---------- Quoted passage

AliveNBuried, I think that sounds like a fantastic game! How many guests do you normally have? We've slightly expanded our guest list this year and I'm wondering if I'll be able to hold everyones attention during game playing.

HHH


----------



## ccscastle (Oct 5, 2004)

The version of Halloween Trivia sounds like fun. Hmm maybe I can throw a pre-haunted house party for a few friends to play this game!! Thanks for the idea..yeah if you could email me what else to do that would be spooktabulous! -CC


----------



## AliveNBuried (Aug 23, 2004)

Honestly, this is the first year of a big party. We've had small gatherings before, but nothing to this scale. Like most of us here, coming up with party games is difficult. This one popped into my head and seemed to have potential for both teens and adults. Here's a working list I have so far. Keep in mind, it's a rough draft, so things are not too orderly.
Classic Horror (black and white films), Spooky TV (Addams Family, ScoobyDoo, etc.), Slashers (Jason, Freddy, etc.), Horror authors (King, Poe), Pumpkin Potpourri (Anything that isn't covered elsewhere) , Halloween History, Eye Candy (this one is questions about props around my house)

--------------------
---------- Supplied data

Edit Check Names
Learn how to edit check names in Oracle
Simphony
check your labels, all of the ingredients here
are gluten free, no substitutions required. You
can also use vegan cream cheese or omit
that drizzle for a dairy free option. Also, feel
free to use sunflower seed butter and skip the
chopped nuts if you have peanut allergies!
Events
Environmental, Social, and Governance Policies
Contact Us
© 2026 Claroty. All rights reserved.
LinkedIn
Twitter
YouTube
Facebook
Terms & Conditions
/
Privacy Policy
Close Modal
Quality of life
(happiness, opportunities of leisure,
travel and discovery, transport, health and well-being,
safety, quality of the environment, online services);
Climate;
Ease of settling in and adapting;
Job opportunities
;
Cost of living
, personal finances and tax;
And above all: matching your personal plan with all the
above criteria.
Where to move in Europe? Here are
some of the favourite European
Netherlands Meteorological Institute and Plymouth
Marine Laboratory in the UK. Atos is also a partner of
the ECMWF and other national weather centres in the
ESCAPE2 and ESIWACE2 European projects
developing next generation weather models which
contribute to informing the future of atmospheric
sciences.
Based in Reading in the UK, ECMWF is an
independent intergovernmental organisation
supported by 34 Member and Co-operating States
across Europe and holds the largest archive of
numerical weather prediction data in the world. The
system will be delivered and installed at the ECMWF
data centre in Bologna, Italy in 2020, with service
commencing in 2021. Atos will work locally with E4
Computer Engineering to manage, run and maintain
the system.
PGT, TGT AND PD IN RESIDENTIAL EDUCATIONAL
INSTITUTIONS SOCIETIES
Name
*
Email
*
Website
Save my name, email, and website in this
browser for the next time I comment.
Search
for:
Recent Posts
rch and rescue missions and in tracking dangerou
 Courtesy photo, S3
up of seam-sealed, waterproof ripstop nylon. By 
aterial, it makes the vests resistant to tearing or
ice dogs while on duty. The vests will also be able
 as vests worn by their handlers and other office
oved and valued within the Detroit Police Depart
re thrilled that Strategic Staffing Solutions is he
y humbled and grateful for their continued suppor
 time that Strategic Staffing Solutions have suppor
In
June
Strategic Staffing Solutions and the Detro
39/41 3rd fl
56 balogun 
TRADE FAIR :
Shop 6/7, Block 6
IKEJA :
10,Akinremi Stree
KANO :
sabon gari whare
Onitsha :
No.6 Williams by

--------------------

What needs to be done
Continue the forum thread about the Halloween trivia party game from the point where it stops.

Result
These categories are what I'm working with. I plan on having 3 degrees of difficulty for each, easy, meduim, hard, with pts. of 100, 200, 300 respectively. I'll probably have 3 questions for each difficulty in a category i.e. 3 ?'s for easy Classic Horror, 3 ?'s for medium TV etc.. 
I'm gonna make up a 2x3 ft board and put these cats. on it, arranged like jeapardy so players can choose what they want to answer. The following list is what I've put together so far. The questions below are in random order, so you'll have to use your imagination on what cat. they goto. Once a question is asked, regardless of right or wrong, it is discarded. Nobody else will get a chance to answer.


If you are a lycanthrope, then you are a what?

Werewolf


After lopping his hand off at the wrist in evil dead,
what does Ash attach to his arm?

A chainsaw


In Friday the 13th ,
what name did the locals give
Camp Crystal Lake?

Camp Blood


What was the name of the book found 
in Evil Dead?

Necronimicon (the book of the dead)



Corey Haim and Corey Feldman were 
both in the Lost Boys. Which appeared in 
Friday the 13th, part IV?

Corey Feldman



What was the arch villain in Phantasm called?

The Tall Man










Johnny Depp made his big screen debut
in this slasher film.

Nightmare on Elm Street.




Name the killer in the original 
Friday the 13th movie?


Pamela Voorhees


Name the 1980 slasher film 
Kevin Bacon appeared in?

Friday the 13th.



Freddy Krueger is best known for his 
knifed glove. What colors were his sweater?

Red and green



The mask Michael Meyers wears in Halloween
is actually a latex mask painted white
of this actor.

William Shatner

It was once believed you could
tell if somebody was a werewolf if they had
hairy _____?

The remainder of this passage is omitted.